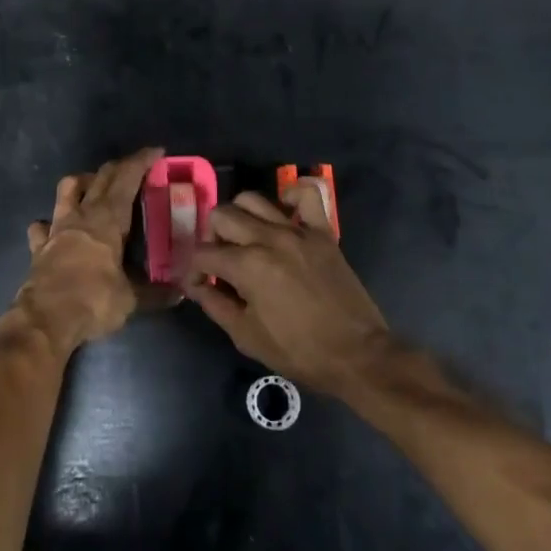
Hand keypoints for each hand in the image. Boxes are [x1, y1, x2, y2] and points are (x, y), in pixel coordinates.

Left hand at [14, 147, 162, 353]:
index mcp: (108, 219)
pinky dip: (49, 223)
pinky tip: (54, 229)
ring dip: (82, 182)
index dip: (141, 161)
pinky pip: (42, 226)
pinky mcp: (39, 246)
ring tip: (94, 187)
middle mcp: (81, 215)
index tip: (156, 151)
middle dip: (119, 166)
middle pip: (100, 177)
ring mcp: (56, 228)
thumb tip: (179, 294)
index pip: (126, 178)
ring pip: (66, 189)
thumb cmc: (93, 301)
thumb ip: (155, 293)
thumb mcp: (131, 300)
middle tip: (135, 167)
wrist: (45, 319)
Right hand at [186, 185, 394, 396]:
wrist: (357, 355)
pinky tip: (283, 212)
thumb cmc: (299, 351)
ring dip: (239, 215)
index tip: (198, 285)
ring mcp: (297, 231)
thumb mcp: (247, 337)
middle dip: (211, 237)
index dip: (193, 270)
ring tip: (244, 238)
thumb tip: (197, 286)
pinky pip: (307, 195)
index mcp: (247, 266)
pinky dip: (291, 195)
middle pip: (222, 216)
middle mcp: (268, 238)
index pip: (203, 253)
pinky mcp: (322, 232)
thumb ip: (216, 306)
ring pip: (253, 200)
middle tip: (220, 260)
_____
**Requirement**
Compute how many lines of the records above hold the string "middle". Give the number with no other output.

**Problem solution**
8